# [提示文]
··········
スタンドアロン JBoss EAP サーバーインスタンスでは、起動時にサーバー起動プロセスが JVM 設定を JBoss EAP サーバーに渡します。これは、JBoss EAP を起動する前にコマンドラインから宣言できます。 また、管理コンソールの Configuration にある System Properties 画面を使用して宣言することもできます。

管理対象ドメインでは、JVM の設定は host.xml および domain.xml 設定ファイルで宣言され、ホスト、サーバーグループ、またはサーバーレベルで設定できます。

注記

システムプロパティーは、起動中に JBoss EAP モジュール (ロギングマネージャーなど) が使用する JAVA_OPTS で設定する必要があります。

9.1. スタンドアロンサーバーの JVM 設定

スタンドアロン JBoss EAP サーバーインスタンスの JVM 設定は、サーバーの起動前に JAVA_OPTS 環境変数を設定すると、起動時に宣言できます。

Linux で JAVA_OPTS 環境変数を設定する例は次のとおりです。

$ export JAVA_OPTS="-Xmx1024M"

Microsoft Windows 環境でも同じ設定を使用できます。

set JAVA_OPTS="Xmx1024M"

この代わりに、JVM に渡すオプションの例が含まれる EAP_HOME/bin フォルダーの standalone.conf ファイル (Windows Server の場合は standalone.conf.bat) に JVM 設定を追加することもできます。

警告

JAVA_OPTS 環境変数を設定すると、standalone.conf からのデフォルト値がオーバーライドされるため、JBoss EAP の起動に問題が発生する可能性があります。

9.2. 管理対象ドメインの JVM 設定

JBoss EAP 管理対象ドメインでは、複数のレベルで JVM の設定を定義できます。特定ホストのカスタム JVM 設定を定義し、それらの設定をサーバーグループまたは個別のサーバーインスタンスに適用できます。

デフォルトでは、サーバーグループおよび各サーバーは親から JVM 設定を継承しますが、各レベルで JVM 設定をオーバーライドすることもできます。
··········
# [学習課題]
a) JBoss EAP の JVM 設定に関する文章のうち、「システムプロパティーは、起動中に JBoss EAP」から「で JAVA_OPTS 環境変数を設定する例は次のとおりです。」までの部分をそのまま出力してください。
b) JBoss EAP の JVM 設定に関する文章を、最後の文のあとから書き継ぐこと。
このあとのデータは別の出典から取ったものである。

# [データソースからの項目]
··········
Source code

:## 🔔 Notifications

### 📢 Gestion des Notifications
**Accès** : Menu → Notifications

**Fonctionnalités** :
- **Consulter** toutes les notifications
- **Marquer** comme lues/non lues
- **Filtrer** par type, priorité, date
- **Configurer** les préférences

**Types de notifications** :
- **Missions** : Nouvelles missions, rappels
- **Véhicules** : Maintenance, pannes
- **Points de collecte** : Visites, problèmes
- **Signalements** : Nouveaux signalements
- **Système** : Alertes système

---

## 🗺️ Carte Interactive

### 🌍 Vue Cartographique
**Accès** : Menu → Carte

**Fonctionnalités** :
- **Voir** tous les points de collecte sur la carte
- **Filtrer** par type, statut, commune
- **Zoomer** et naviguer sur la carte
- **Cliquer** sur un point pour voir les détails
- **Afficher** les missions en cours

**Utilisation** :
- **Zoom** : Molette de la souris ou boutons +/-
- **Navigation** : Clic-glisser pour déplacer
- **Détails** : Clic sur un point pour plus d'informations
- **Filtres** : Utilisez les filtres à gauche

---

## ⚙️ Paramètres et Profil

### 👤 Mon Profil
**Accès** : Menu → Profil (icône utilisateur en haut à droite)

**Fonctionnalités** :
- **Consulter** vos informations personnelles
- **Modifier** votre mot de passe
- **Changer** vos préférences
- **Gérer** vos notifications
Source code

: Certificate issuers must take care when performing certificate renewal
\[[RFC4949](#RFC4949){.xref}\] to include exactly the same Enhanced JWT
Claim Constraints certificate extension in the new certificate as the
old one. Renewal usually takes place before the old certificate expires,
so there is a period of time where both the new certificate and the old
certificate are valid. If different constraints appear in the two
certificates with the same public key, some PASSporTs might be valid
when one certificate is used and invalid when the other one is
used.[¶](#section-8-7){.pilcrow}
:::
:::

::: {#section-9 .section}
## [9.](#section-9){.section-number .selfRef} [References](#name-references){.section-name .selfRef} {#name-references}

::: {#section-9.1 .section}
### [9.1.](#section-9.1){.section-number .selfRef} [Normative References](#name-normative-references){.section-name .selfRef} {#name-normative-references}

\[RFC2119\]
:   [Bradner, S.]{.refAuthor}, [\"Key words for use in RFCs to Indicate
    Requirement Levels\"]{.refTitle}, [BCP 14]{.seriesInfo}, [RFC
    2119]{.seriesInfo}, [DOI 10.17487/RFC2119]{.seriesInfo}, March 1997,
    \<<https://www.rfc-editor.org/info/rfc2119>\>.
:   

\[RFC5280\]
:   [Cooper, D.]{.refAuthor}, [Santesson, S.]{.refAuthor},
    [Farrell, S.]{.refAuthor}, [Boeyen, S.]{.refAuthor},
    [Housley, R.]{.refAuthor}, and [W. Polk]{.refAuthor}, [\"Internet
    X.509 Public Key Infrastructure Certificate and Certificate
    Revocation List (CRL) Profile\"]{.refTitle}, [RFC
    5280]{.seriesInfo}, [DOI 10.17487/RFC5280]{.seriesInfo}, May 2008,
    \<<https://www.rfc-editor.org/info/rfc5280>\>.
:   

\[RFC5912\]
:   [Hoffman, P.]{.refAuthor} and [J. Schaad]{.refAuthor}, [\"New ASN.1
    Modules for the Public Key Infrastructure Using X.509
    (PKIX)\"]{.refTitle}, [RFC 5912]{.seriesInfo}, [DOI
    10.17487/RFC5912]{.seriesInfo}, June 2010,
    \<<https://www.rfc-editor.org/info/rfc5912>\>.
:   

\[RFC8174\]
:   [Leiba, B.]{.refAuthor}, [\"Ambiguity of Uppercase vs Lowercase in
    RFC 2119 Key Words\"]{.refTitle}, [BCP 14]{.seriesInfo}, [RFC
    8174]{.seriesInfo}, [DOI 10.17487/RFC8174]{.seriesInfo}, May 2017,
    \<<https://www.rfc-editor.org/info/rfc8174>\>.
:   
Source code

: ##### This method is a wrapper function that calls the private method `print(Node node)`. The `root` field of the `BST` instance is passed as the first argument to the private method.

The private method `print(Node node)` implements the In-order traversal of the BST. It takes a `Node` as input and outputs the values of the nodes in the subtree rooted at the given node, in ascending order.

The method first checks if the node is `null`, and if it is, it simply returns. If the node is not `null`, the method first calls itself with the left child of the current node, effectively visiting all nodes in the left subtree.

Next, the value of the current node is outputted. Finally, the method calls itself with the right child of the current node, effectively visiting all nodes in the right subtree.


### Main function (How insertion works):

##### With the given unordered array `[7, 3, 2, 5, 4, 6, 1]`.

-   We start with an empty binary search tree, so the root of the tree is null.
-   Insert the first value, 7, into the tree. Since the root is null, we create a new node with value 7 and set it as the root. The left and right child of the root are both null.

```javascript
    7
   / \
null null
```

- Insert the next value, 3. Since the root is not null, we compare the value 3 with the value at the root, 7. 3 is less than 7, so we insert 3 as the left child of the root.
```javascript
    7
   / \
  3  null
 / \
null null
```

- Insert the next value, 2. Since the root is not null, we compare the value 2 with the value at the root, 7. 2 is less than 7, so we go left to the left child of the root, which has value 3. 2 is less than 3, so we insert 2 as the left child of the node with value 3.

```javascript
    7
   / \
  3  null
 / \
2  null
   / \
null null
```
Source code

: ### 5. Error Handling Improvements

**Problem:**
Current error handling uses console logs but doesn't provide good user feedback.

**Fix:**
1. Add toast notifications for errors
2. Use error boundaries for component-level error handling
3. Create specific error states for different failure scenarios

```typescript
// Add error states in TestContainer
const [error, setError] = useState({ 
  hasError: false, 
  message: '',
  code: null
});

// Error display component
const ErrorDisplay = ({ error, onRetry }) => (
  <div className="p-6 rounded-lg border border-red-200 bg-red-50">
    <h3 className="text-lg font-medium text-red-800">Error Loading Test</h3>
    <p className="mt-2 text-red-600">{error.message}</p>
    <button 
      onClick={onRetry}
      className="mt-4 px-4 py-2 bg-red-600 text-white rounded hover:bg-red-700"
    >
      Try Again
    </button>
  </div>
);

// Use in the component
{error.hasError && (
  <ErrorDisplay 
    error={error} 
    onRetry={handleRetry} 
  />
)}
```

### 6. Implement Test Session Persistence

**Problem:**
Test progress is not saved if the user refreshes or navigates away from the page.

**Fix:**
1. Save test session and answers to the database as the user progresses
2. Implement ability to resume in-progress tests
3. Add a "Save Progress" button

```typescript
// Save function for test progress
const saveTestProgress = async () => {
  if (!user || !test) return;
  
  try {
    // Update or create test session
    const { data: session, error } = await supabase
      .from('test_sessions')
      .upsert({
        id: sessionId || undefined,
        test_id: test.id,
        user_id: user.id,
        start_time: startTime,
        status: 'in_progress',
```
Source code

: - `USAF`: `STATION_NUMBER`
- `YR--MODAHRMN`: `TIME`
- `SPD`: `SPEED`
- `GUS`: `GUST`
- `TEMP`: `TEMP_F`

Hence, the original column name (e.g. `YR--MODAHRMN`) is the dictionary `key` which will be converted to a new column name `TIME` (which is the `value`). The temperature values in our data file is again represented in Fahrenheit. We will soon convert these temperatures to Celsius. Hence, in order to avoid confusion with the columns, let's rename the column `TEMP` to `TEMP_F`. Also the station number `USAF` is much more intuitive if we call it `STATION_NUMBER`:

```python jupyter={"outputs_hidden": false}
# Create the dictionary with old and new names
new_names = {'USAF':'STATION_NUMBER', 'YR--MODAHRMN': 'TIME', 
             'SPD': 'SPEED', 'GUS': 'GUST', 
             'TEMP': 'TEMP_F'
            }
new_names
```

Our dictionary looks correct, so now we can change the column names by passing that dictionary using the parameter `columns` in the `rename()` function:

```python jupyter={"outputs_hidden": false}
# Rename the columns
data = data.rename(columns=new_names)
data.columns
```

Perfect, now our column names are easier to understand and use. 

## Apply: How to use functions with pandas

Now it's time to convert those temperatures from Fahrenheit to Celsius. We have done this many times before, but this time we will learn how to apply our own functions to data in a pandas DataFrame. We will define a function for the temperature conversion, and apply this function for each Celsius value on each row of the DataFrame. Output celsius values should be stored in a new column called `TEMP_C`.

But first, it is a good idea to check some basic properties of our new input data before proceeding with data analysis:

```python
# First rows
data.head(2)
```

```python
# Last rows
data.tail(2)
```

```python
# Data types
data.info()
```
··········
# [課題の解答]
a)
システムプロパティーは、起動中に JBoss EAP モジュール (ロギングマネージャーなど) が使用する JAVA_OPTS で設定する必要があります。

9.1. スタンドアロンサーバーの JVM 設定

スタンドアロン JBoss EAP サーバーインスタンスの JVM 設定は、サーバーの起動前に JAVA_OPTS 環境変数を設定すると、起動時に宣言できます。

Linux で JAVA_OPTS 環境変数を設定する例は次のとおりです。

b)
注記

domain.conf の JVM 設定 (Windows Server の場合は domain.conf.bat) は JBoss EAP ホストコントローラーの Java プロセスに適用されます。 ホストコントローラーによって制御される個別の JBoss EAP サーバーインスタンスには適用されません。

9.2.1. ホストコントローラーの JVM 設定の定義

ホストコントローラーの JVM 設定を定義し、これらの設定をサーバーグループまたは各サーバーに適用することができます。JBoss EAP には default の JVM 設定が含まれますが、以下の管理 CLI コマンドを実行すると、カスタム JVM 設定およびオプションがある production_jvm という名前の JVM 設定が新たに作成されます。

/host=HOST_NAME/jvm=production_jvm:add(heap-size=2048m, max-heap-size=2048m, max-permgen-size=512m, stack-size=1024k, jvm-options=["-XX:-UseParallelGC"])

使用できるすべてのオプションの説明は「管理対象ドメインの JVM 設定属性」を参照してください。

また、JBoss EAP 管理コンソールで JVM 設定を作成および編集するには、RuntimeHosts と選択し、ホストを選択して 表示 をクリックし、JVMs タブを選択します。

これらの設定は host.xml<jvm> タグ内に保存されます。

9.2.2. JVM 設定のサーバーグループへの適用

サーバーグループの作成時に、グループのすべてのサーバーが使用する JVM 設定を指定できます。以下の管理 CLI コマンドを実行すると、前の例で示された production_jvm JVM 設定を使用する groupA という名前のサーバーグループが作成されます。

/server-group=groupA:add(profile=default, socket-binding-group=standard-sockets)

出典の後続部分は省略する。